### AIM OF THE EXERCISE
The entries below must be returned exactly as they stand.

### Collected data
════════

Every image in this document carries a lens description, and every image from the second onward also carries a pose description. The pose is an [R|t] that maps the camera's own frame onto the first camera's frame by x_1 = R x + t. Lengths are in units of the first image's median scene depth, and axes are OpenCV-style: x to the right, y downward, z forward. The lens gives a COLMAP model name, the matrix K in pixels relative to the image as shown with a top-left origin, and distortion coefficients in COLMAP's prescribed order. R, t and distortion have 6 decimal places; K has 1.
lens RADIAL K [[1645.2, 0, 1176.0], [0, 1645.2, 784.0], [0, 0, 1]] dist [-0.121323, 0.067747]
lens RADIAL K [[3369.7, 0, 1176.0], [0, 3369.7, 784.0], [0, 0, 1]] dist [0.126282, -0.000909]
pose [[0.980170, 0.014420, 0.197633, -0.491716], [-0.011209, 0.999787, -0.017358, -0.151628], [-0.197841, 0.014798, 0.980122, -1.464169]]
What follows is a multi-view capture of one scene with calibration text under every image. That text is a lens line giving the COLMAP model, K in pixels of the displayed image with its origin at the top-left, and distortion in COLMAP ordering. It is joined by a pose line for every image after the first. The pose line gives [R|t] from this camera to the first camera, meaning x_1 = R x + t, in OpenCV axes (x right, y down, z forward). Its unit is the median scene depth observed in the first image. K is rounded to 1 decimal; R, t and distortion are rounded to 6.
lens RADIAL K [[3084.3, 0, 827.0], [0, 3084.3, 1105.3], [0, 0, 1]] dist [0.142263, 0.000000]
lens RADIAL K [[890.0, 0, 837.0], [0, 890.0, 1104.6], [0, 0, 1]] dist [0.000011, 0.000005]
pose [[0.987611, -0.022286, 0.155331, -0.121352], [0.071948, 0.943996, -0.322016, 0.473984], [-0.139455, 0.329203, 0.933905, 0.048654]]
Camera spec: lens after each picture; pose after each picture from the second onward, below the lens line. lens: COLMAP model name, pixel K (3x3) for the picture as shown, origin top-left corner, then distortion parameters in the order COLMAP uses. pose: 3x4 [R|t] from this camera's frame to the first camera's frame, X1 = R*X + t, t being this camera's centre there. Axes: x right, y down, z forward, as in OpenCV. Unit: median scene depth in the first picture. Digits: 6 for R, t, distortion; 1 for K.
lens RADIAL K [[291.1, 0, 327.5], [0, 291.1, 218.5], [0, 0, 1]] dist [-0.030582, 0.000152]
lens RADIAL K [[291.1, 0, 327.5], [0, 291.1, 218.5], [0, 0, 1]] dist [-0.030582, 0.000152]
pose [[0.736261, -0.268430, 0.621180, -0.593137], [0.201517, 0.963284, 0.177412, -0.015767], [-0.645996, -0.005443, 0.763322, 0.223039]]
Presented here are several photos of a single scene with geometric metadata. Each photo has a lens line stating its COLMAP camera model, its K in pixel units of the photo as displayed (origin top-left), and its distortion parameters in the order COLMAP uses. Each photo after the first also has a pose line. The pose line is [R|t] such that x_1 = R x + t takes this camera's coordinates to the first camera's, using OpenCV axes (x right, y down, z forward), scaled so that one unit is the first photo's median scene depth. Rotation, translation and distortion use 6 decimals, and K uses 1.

════════

### RESULT FOR THIS TASK
Every image in this document carries a lens description, and every image from the second onward also carries a pose description. The pose is an [R|t] that maps the camera's own frame onto the first camera's frame by x_1 = R x + t. Lengths are in units of the first image's median scene depth, and axes are OpenCV-style: x to the right, y downward, z forward. The lens gives a COLMAP model name, the matrix K in pixels relative to the image as shown with a top-left origin, and distortion coefficients in COLMAP's prescribed order. R, t and distortion have 6 decimal places; K has 1.
lens RADIAL K [[1645.2, 0, 1176.0], [0, 1645.2, 784.0], [0, 0, 1]] dist [-0.121323, 0.067747]
lens RADIAL K [[3369.7, 0, 1176.0], [0, 3369.7, 784.0], [0, 0, 1]] dist [0.126282, -0.000909]
pose [[0.980170, 0.014420, 0.197633, -0.491716], [-0.011209, 0.999787, -0.017358, -0.151628], [-0.197841, 0.014798, 0.980122, -1.464169]]
What follows is a multi-view capture of one scene with calibration text under every image. That text is a lens line giving the COLMAP model, K in pixels of the displayed image with its origin at the top-left, and distortion in COLMAP ordering. It is joined by a pose line for every image after the first. The pose line gives [R|t] from this camera to the first camera, meaning x_1 = R x + t, in OpenCV axes (x right, y down, z forward). Its unit is the median scene depth observed in the first image. K is rounded to 1 decimal; R, t and distortion are rounded to 6.
lens RADIAL K [[3084.3, 0, 827.0], [0, 3084.3, 1105.3], [0, 0, 1]] dist [0.142263, 0.000000]
lens RADIAL K [[890.0, 0, 837.0], [0, 890.0, 1104.6], [0, 0, 1]] dist [0.000011, 0.000005]
pose [[0.987611, -0.022286, 0.155331, -0.121352], [0.071948, 0.943996, -0.322016, 0.473984], [-0.139455, 0.329203, 0.933905, 0.048654]]
Camera spec: lens after each picture; pose after each picture from the second onward, below the lens line. lens: COLMAP model name, pixel K (3x3) for the picture as shown, origin top-left corner, then distortion parameters in the order COLMAP uses. pose: 3x4 [R|t] from this camera's frame to the first camera's frame, X1 = R*X + t, t being this camera's centre there. Axes: x right, y down, z forward, as in OpenCV. Unit: median scene depth in the first picture. Digits: 6 for R, t, distortion; 1 for K.
lens RADIAL K [[291.1, 0, 327.5], [0, 291.1, 218.5], [0, 0, 1]] dist [-0.030582, 0.000152]
lens RADIAL K [[291.1, 0, 327.5], [0, 291.1, 218.5], [0, 0, 1]] dist [-0.030582, 0.000152]
pose [[0.736261, -0.268430, 0.621180, -0.593137], [0.201517, 0.963284, 0.177412, -0.015767], [-0.645996, -0.005443, 0.763322, 0.223039]]
Presented here are several photos of a single scene with geometric metadata. Each photo has a lens line stating its COLMAP camera model, its K in pixel units of the photo as displayed (origin top-left), and its distortion parameters in the order COLMAP uses. Each photo after the first also has a pose line. The pose line is [R|t] such that x_1 = R x + t takes this camera's coordinates to the first camera's, using OpenCV axes (x right, y down, z forward), scaled so that one unit is the first photo's median scene depth. Rotation, translation and distortion use 6 decimals, and K uses 1.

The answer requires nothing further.